For each macronutrient, the following system of hypotheses is established:
H₀ (null hypothesis): the mean of Group A is equal to the mean of Group B.
H₁ (alternative hypothesis): the means of Groups A and B are different.
The decision criterion will be based on the p-value obtained from the test.
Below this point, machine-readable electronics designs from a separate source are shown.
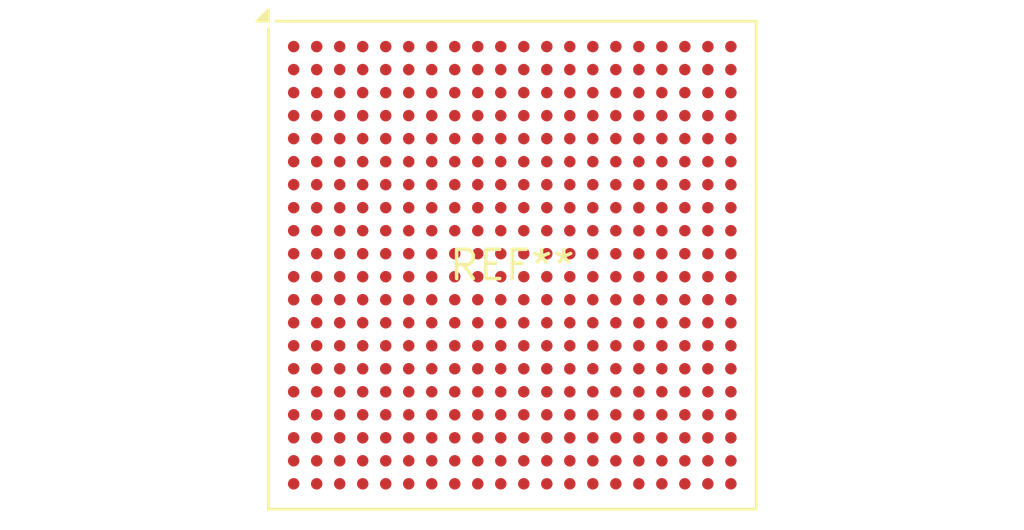
<source format=kicad_pcb>
(kicad_pcb (version 20240108) (generator pcbnew)

  (general
    (thickness 1.6)
  )

  (paper "A4")
  (layers
    (0 "F.Cu" signal)
    (31 "B.Cu" signal)
    (32 "B.Adhes" user "B.Adhesive")
    (33 "F.Adhes" user "F.Adhesive")
    (34 "B.Paste" user)
    (35 "F.Paste" user)
    (36 "B.SilkS" user "B.Silkscreen")
    (37 "F.SilkS" user "F.Silkscreen")
    (38 "B.Mask" user)
    (39 "F.Mask" user)
    (40 "Dwgs.User" user "User.Drawings")
    (41 "Cmts.User" user "User.Comments")
    (42 "Eco1.User" user "User.Eco1")
    (43 "Eco2.User" user "User.Eco2")
    (44 "Edge.Cuts" user)
    (45 "Margin" user)
    (46 "B.CrtYd" user "B.Courtyard")
    (47 "F.CrtYd" user "F.Courtyard")
    (48 "B.Fab" user)
    (49 "F.Fab" user)
    (50 "User.1" user)
    (51 "User.2" user)
    (52 "User.3" user)
    (53 "User.4" user)
    (54 "User.5" user)
    (55 "User.6" user)
    (56 "User.7" user)
    (57 "User.8" user)
    (58 "User.9" user)
  )

  (setup
    (pad_to_mask_clearance 0)
    (pcbplotparams
      (layerselection 0x00010fc_ffffffff)
      (plot_on_all_layers_selection 0x0000000_00000000)
      (disableapertmacros false)
      (usegerberextensions false)
      (usegerberattributes false)
      (usegerberadvancedattributes false)
      (creategerberjobfile false)
      (dashed_line_dash_ratio 12.000000)
      (dashed_line_gap_ratio 3.000000)
      (svgprecision 4)
      (plotframeref false)
      (viasonmask false)
      (mode 1)
      (useauxorigin false)
      (hpglpennumber 1)
      (hpglpenspeed 20)
      (hpglpendiameter 15.000000)
      (dxfpolygonmode false)
      (dxfimperialunits false)
      (dxfusepcbnewfont false)
      (psnegative false)
      (psa4output false)
      (plotreference false)
      (plotvalue false)
      (plotinvisibletext false)
      (sketchpadsonfab false)
      (subtractmaskfromsilk false)
      (outputformat 1)
      (mirror false)
      (drillshape 1)
      (scaleselection 1)
      (outputdirectory "")
    )
  )

  (net 0 "")

  (footprint "BGA-400_21.0x21.0mm_Layout20x20_P1.0mm" (layer "F.Cu") (at 0 0))

)

</source>
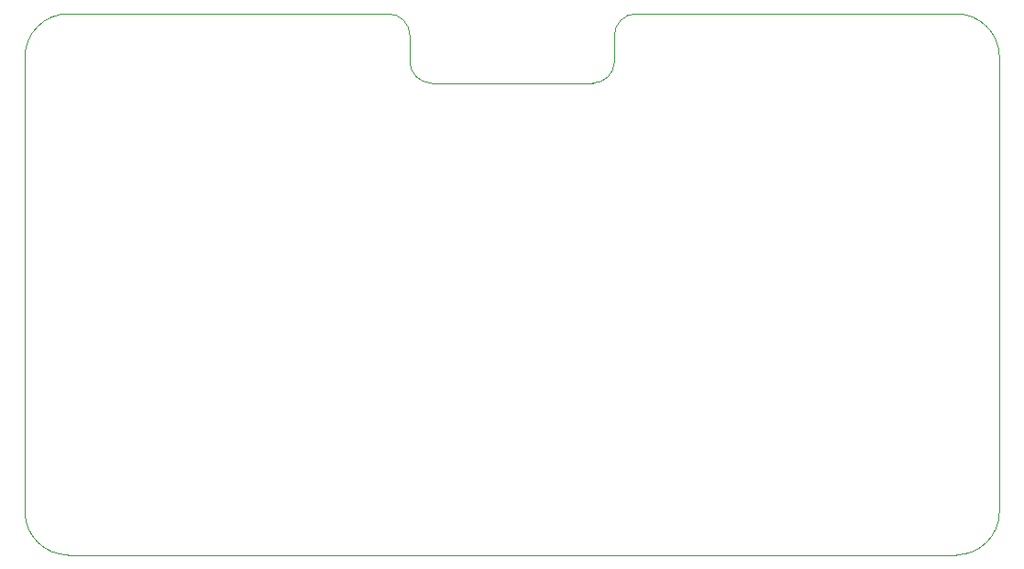
<source format=gbr>
%TF.GenerationSoftware,KiCad,Pcbnew,7.0.7*%
%TF.CreationDate,2024-06-24T12:25:00-07:00*%
%TF.ProjectId,Business Card PCB Hot Plate,42757369-6e65-4737-9320-436172642050,rev?*%
%TF.SameCoordinates,Original*%
%TF.FileFunction,Profile,NP*%
%FSLAX46Y46*%
G04 Gerber Fmt 4.6, Leading zero omitted, Abs format (unit mm)*
G04 Created by KiCad (PCBNEW 7.0.7) date 2024-06-24 12:25:00*
%MOMM*%
%LPD*%
G01*
G04 APERTURE LIST*
%TA.AperFunction,Profile*%
%ADD10C,0.100000*%
%TD*%
G04 APERTURE END LIST*
D10*
X70999972Y-35735328D02*
G75*
G03*
X69000000Y-33735328I-1999972J28D01*
G01*
X121450000Y-83735300D02*
G75*
G03*
X125450000Y-79735328I0J4000000D01*
G01*
X70999972Y-38135328D02*
G75*
G03*
X73000000Y-40135328I2000028J28D01*
G01*
X69000000Y-33735328D02*
X39450000Y-33735328D01*
X35450000Y-79735328D02*
X35450000Y-37735328D01*
X125449972Y-37735328D02*
G75*
G03*
X121450000Y-33735328I-3999972J28D01*
G01*
X35449972Y-79735328D02*
G75*
G03*
X39450000Y-83735328I4000028J28D01*
G01*
X87900000Y-40135300D02*
G75*
G03*
X89900000Y-38135328I0J2000000D01*
G01*
X91900000Y-33735328D02*
X121450000Y-33735328D01*
X121450000Y-83735328D02*
X39450000Y-83735328D01*
X91900000Y-33735300D02*
G75*
G03*
X89900000Y-35735328I0J-2000000D01*
G01*
X73000000Y-40135328D02*
X87900000Y-40135328D01*
X39450000Y-33735330D02*
G75*
G03*
X35450000Y-37735328I0J-4000000D01*
G01*
X71000000Y-35735328D02*
X71000000Y-38135328D01*
X89900000Y-38135328D02*
X89900000Y-35735328D01*
X125450000Y-37735328D02*
X125450000Y-79735328D01*
M02*

</source>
Considering a 5% significance level (α = 0.05), if p < 0.05, the null hypothesis will be rejected, leading to the conclusion that there is a statistically significant difference between the group means.
Table 3 – Sample Size | |
|---|---|
Group | Size |
A | 39 |
B | 34 |
Source: Prepared by Bruno Araújo | |
## # A tibble: 2 × 2
## group mean
## <chr> <dbl>
## 1 A 2.23
## 2 B 2.79
##
## Welch Two Sample t-test
##
## data: protein by group
## t = -2.3932, df = 62.629, p-value = 0.01971
## alternative hypothesis: true difference in means between group A and group B is not equal to 0
## 95 percent confidence interval:
## -1.03379362 -0.09290322
## sample estimates:
## mean in group A mean in group B
## 2.230769 2.794118
There is evidence of a statistically significant difference between
the mean protein levels of Groups A and B. Group B presents a higher
average protein content.
## # A tibble: 2 × 2
## group mean
## <chr> <dbl>
## 1 A 15.2
## 2 B 14.2
##
## Welch Two Sample t-test
##
## data: carbo by group
## t = 1.0389, df = 70.844, p-value = 0.3024
## alternative hypothesis: true difference in means between group A and group B is not equal to 0
## 95 percent confidence interval:
## -0.8715554 2.7674830
## sample estimates:
## mean in group A mean in group B
## 15.15385 14.20588
We do not reject the null hypothesis that the means are equal.
## # A tibble: 2 × 2
## group mean
## <chr> <dbl>
## 1 A 1.28
## 2 B 0.676
##
## Welch Two Sample t-test
##
## data: fat by group
## t = 2.7298, df = 65.188, p-value = 0.00814
## alternative hypothesis: true difference in means between group A and group B is not equal to 0
## 95 percent confidence interval:
## 0.1625566 1.0486048
## sample estimates:
## mean in group A mean in group B
## 1.2820513 0.6764706
There is statistically significant evidence that the mean fat content of Group A is higher than that of Group B.